SOURCE MATERIAL Block Start

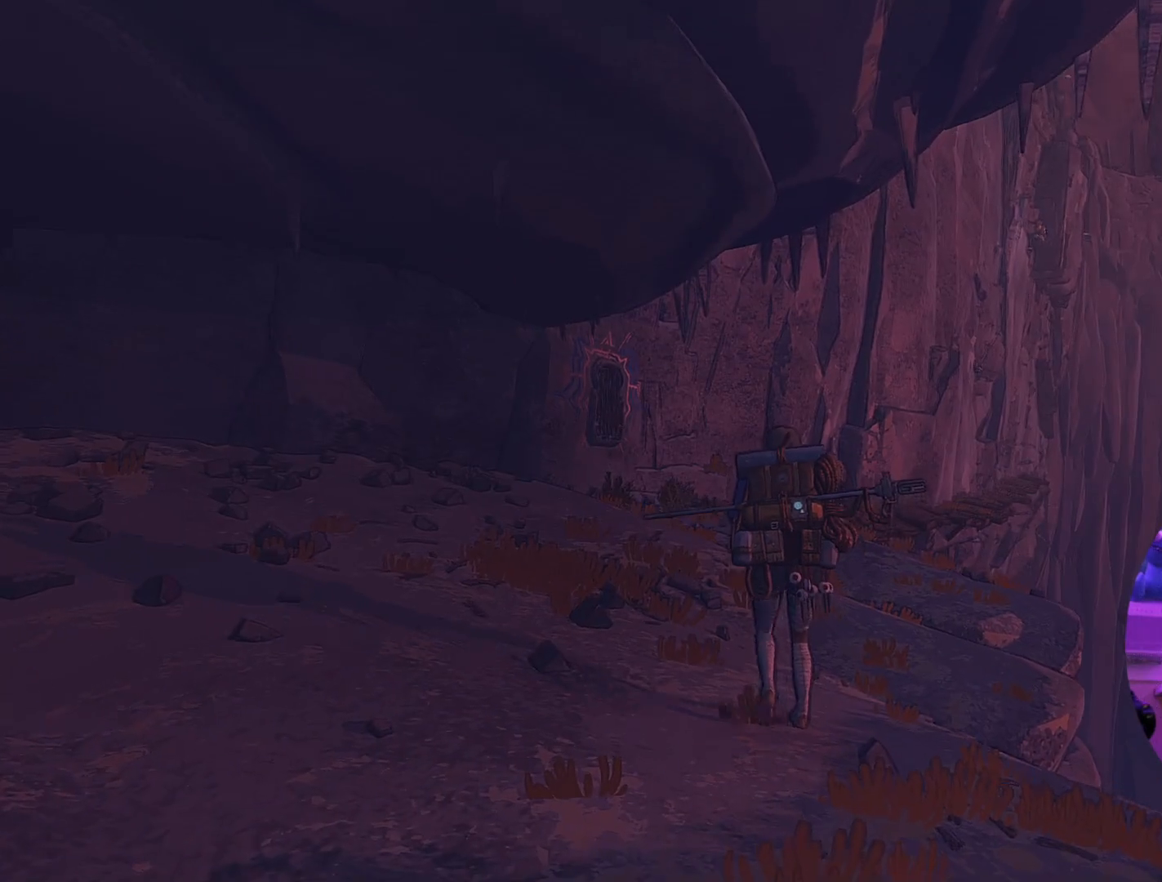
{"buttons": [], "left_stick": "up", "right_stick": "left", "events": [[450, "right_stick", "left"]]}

SOURCE MATERIAL Block End
SOURCE MATERIAL Block Start

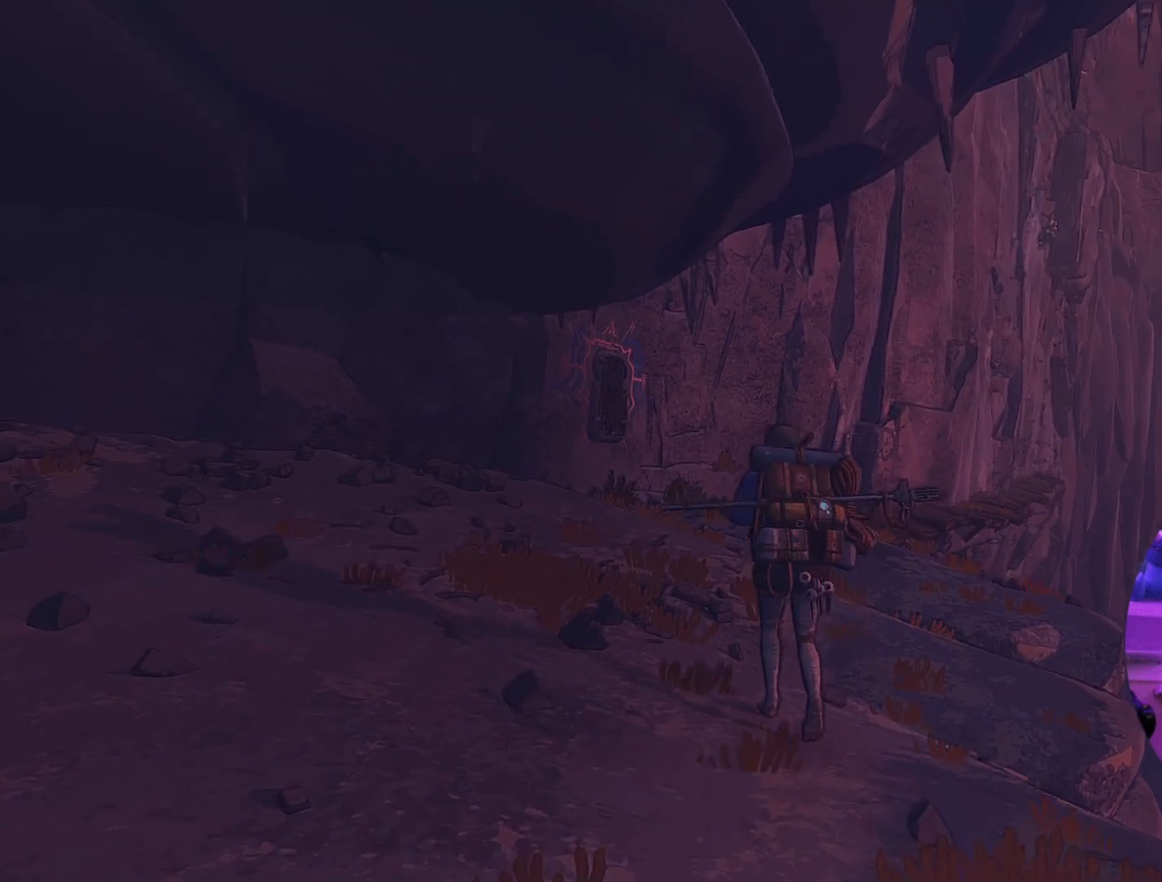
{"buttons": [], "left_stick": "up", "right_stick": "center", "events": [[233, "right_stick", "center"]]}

SOURCE MATERIAL Block End
SOURCE MATERIAL Block Start

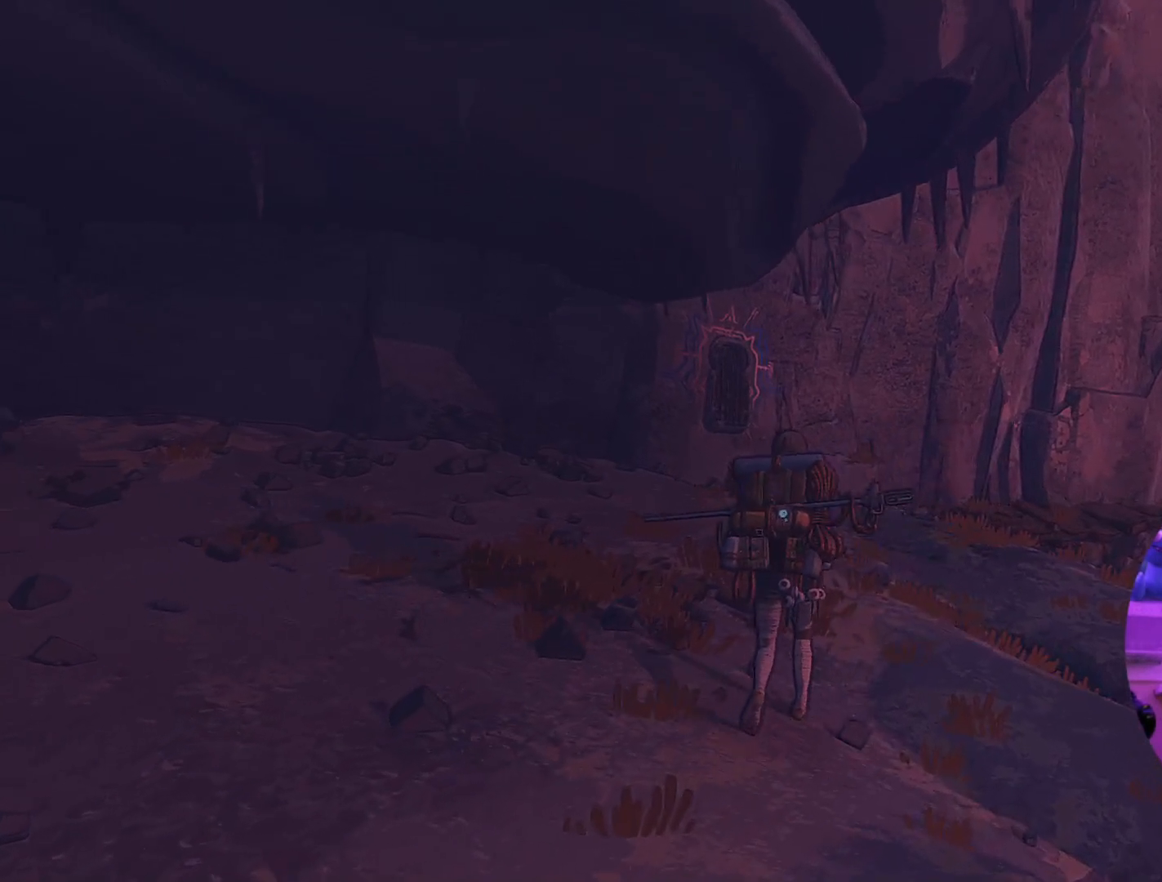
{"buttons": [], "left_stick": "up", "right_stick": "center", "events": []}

SOURCE MATERIAL Block End

# [ACTIVITY]
Using the material above, find each line that holds "center" and copy that line.

# [FINISHED EXERCISE]
{"buttons": [], "left_stick": "up", "right_stick": "center", "events": [[233, "right_stick", "center"]]}
{"buttons": [], "left_stick": "up", "right_stick": "center", "events": []}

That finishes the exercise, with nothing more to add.